What are the UK regulations?

The Medicines and Healthcare Regulatory Agency (MHRA) is the competent authority that regulates CTIMPs in the UK. Before a trial can begin, it is important to confirm whether it falls within the scope of the Medicines for Human Use (Clinical Trials) Regulations 2004, which together with its amendments, are referred to as the Clinical Trial Regulations within this Toolkit. The MHRA has produced an algorithm (PDF) to help researchers determine whether their trial is a CTIMP.

Researchers planning a CTIMP should be familiar with the MHRA Clinical Trials Pages to help ensure all legal requirements are considered.

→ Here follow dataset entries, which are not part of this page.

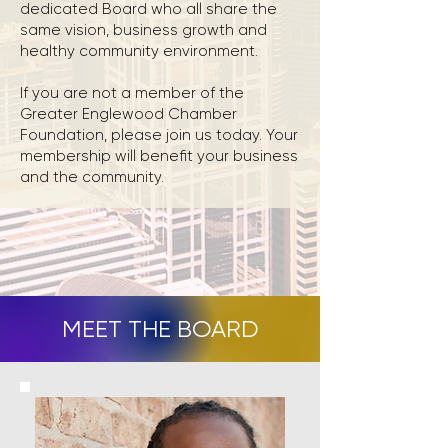
dedicated Board who all share the
same vision, business growth and
healthy community environment.
If you are not a member of the
Greater Englewood Chamber
Foundation, please join us today. Your
membership will benefit your business
and the community.
MEET THE BOARD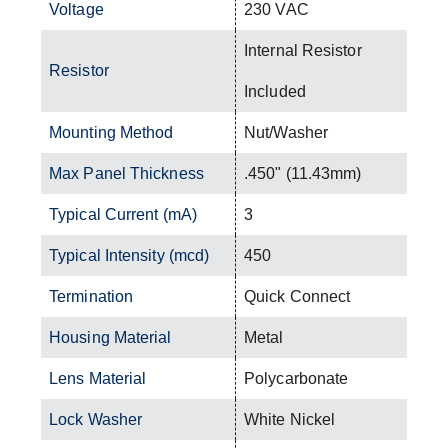
Voltage
230 VAC
Internal Resistor
Resistor
Included
Mounting Method
Nut/Washer
Max Panel Thickness
.450" (11.43mm)
Typical Current (mA)
3
Typical Intensity (mcd)
450
Termination
Quick Connect
Housing Material
Metal
Lens Material
Polycarbonate
Lock Washer
White Nickel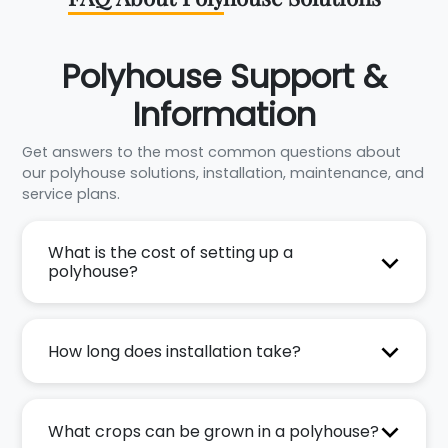
Polyhouse Support &
Information
Get answers to the most common questions about
our polyhouse solutions, installation, maintenance, and
service plans.
What is the cost of setting up a
polyhouse?
How long does installation take?
What crops can be grown in a polyhouse?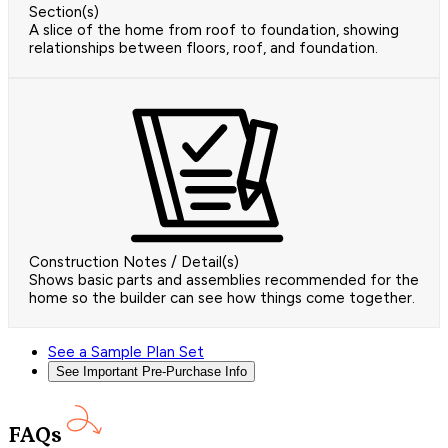
Section(s)
A slice of the home from roof to foundation, showing
relationships between floors, roof, and foundation.
Construction Notes / Detail(s)
Shows basic parts and assemblies recommended for the
home so the builder can see how things come together.
See a Sample Plan Set
See Important Pre-Purchase Info
FAQs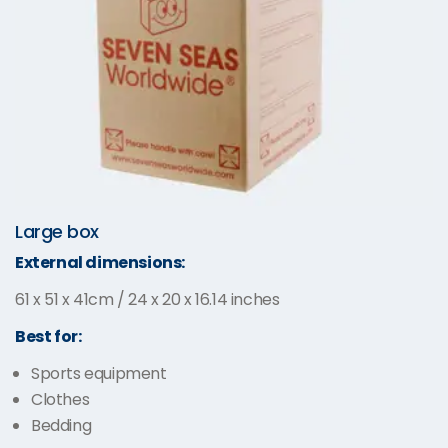
Large box
External dimensions:
61 x 51 x 41cm / 24 x 20 x 16.14 inches
Best for:
Sports equipment
Clothes
Bedding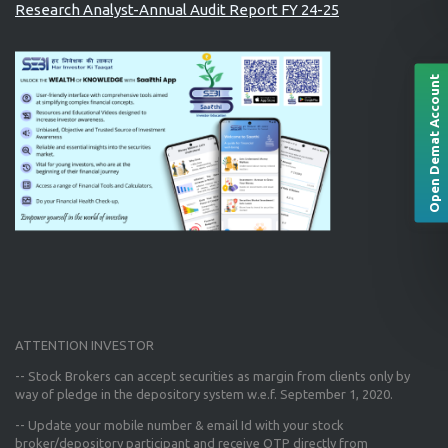
Research Analyst-Annual Audit Report FY 24-25
Open Demat Account
ATTENTION INVESTOR
-- Stock Brokers can accept securities as margin from clients only
by
way of pledge in the depository system w.e.f. September 1, 2020.
--
Update your mobile number & email Id
with your stock
broker/depository participant and receive OTP directly from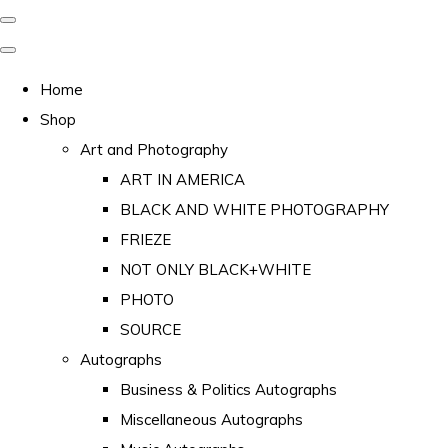
Home
Shop
Art and Photography
ART IN AMERICA
BLACK AND WHITE PHOTOGRAPHY
FRIEZE
NOT ONLY BLACK+WHITE
PHOTO
SOURCE
Autographs
Business & Politics Autographs
Miscellaneous Autographs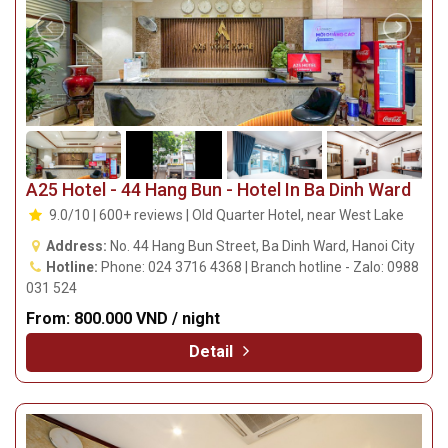
A25 Hotel - 44 Hang Bun - Hotel In Ba Dinh Ward
9.0/10 | 600+ reviews | Old Quarter Hotel, near West Lake
Address:
No. 44 Hang Bun Street, Ba Dinh Ward, Hanoi City
Hotline:
Phone: 024 3716 4368 | Branch hotline - Zalo: 0988
031 524
From:
800.000 VND / night
Detail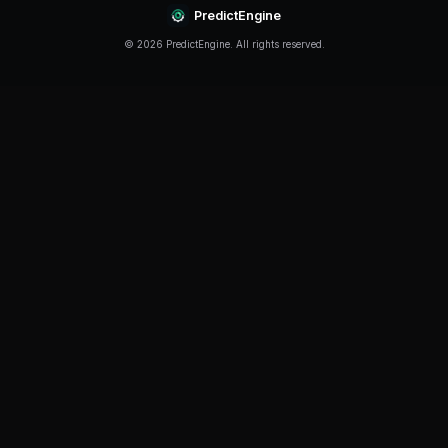
Continue Reading
Product
How to Build a Polymarket Bot With PredictEngine
3 min
read
Tutorial
How to Build a Polymarket Bot in 60 Seconds
5 min
read
Guide
Polymarket Beginner's Guide 2026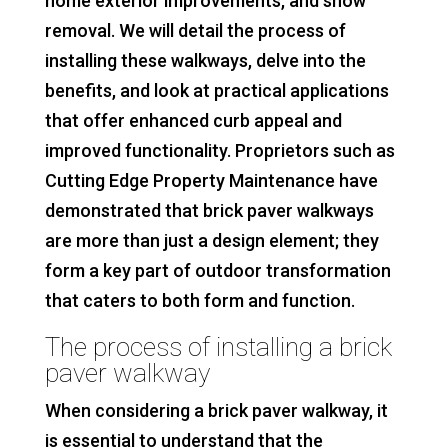
home exterior improvements, and snow
removal. We will detail the process of
installing these walkways, delve into the
benefits, and look at practical applications
that offer enhanced curb appeal and
improved functionality. Proprietors such as
Cutting Edge Property Maintenance have
demonstrated that brick paver walkways
are more than just a design element; they
form a key part of outdoor transformation
that caters to both form and function.
The process of installing a brick
paver walkway
When considering a brick paver walkway, it
is essential to understand that the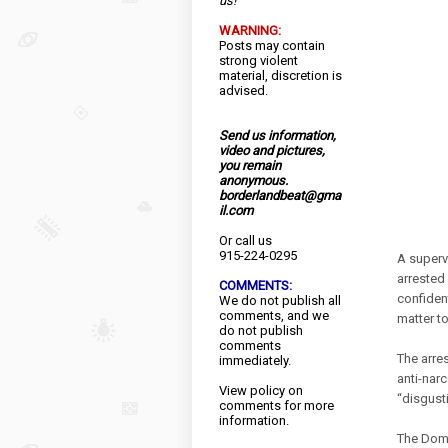
us!
WARNING:
Posts may contain
strong violent
material, discretion is
advised.
Send us information,
video and pictures,
you remain
anonymous.
borderlandbeat@gma
il.com
Or call us
915-224-0295
A superv
arrested 
COMMENTS:
confident
We do not publish all
comments, and we
matter t
do not publish
comments
The arre
immediately.
anti-narc
View
policy
on
“disgusti
comments for more
information.
The Domi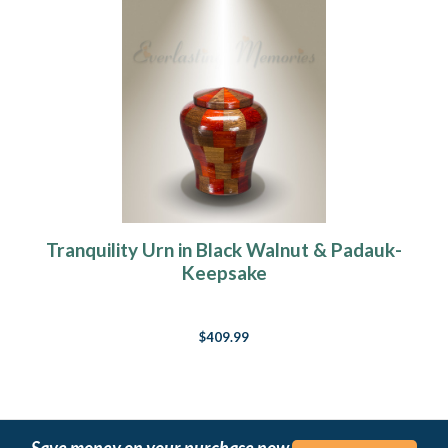
Tranquility Urn in Black Walnut & Padauk-
Keepsake
$409.99
Save money on your purchase now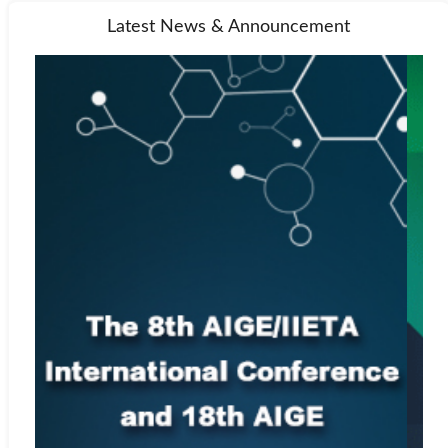
Latest News & Announcement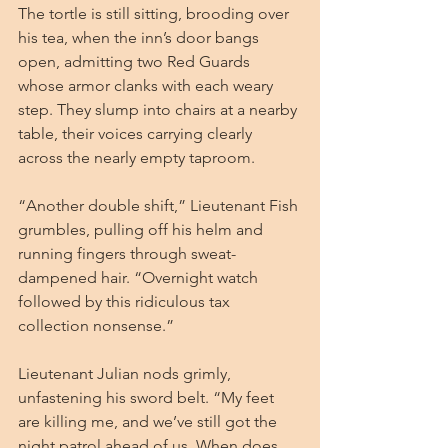
The tortle is still sitting, brooding over 
his tea, when the inn’s door bangs 
open, admitting two Red Guards 
whose armor clanks with each weary 
step. They slump into chairs at a nearby 
table, their voices carrying clearly 
across the nearly empty taproom.
“Another double shift,” Lieutenant Fish 
grumbles, pulling off his helm and 
running fingers through sweat-
dampened hair. “Overnight watch 
followed by this ridiculous tax 
collection nonsense.”
Lieutenant Julian nods grimly, 
unfastening his sword belt. “My feet 
are killing me, and we’ve still got the 
night patrol ahead of us. When does 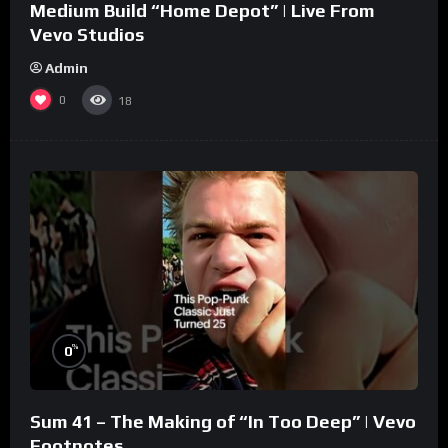
Medium Build “Home Depot” | Live From
Vevo Studios
Admin
0
18
%
0
Sum 41 – The Making of “In Too Deep” | Vevo
Footnotes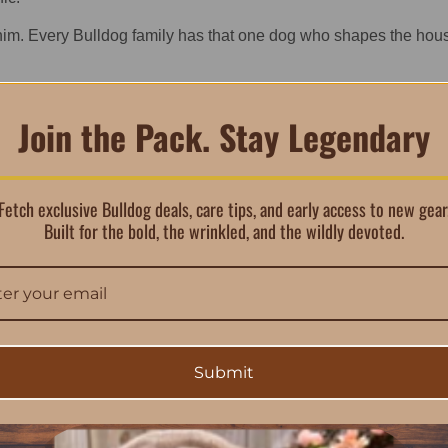
him. Every Bulldog family has that one dog who shapes the hous
Join the Pack. Stay Legendary
 Shirt Belongs in Every Bu
Fetch exclusive Bulldog deals, care tips, and early access to new gear
Built for the bold, the wrinkled, and the wildly devoted.
either. This men’s Bulldog shirt stands out because it carries the
 dog merch, this piece pulls you into a lifestyle—one built aroun
ure logo, while the back makes the statement. The oversized artw
ity, pride, and legacy. It’s the shirt you wear when you want com
Submit
 or gifting to the Bulldog lover who already has everything. This 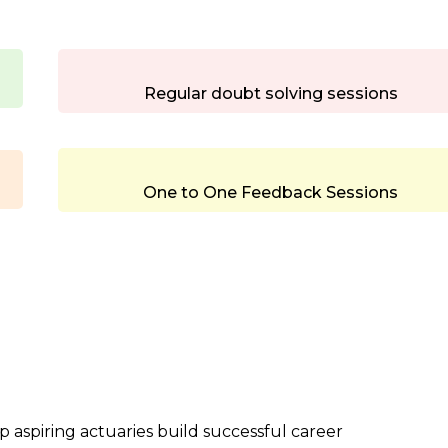
Regular doubt solving sessions
One to One Feedback Sessions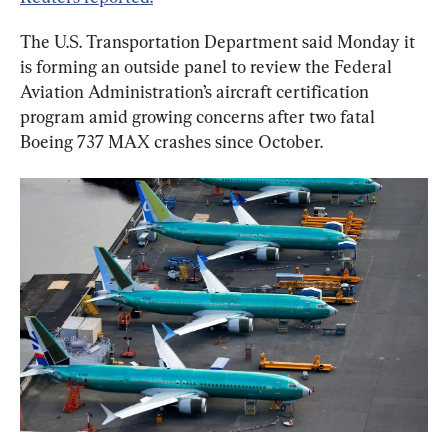
The U.S. Transportation Department said Monday it 
is forming an outside panel to review the Federal 
Aviation Administration’s aircraft certification 
program amid growing concerns after two fatal 
Boeing 737 MAX crashes since October.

The European Directive (2001/20/EC) (PDF, 152 KB) no longer applies in the UK. The Medicines for Human Use (Clinical Trials) (Amendment) (EU Exit) Regulations amend the Medicines for Human Use (Clinical Trials) Regulations 2004 to enable the MHRA to operate as a regulator outside the EU.

The MHRA has published new guidance for clinical trials for organisations to follow.

What are the transitional arrangements for a trial that began before the arrangements were introduced in 2004?

The MHRA agreed transitional arrangements for clinical trial authorisations. They also agreed transitional arrangements for manufacturers to apply for licences to manufacture IMPs. Nearly all currently authorised clinical trials were converted to “Clinical Trial Authorisations” without any further application. For a few trials, more information may be required if they are with unlicensed products on which there is insufficient data to meet the new requirements. The MHRA recruited additional staff to handle the increased number of applications.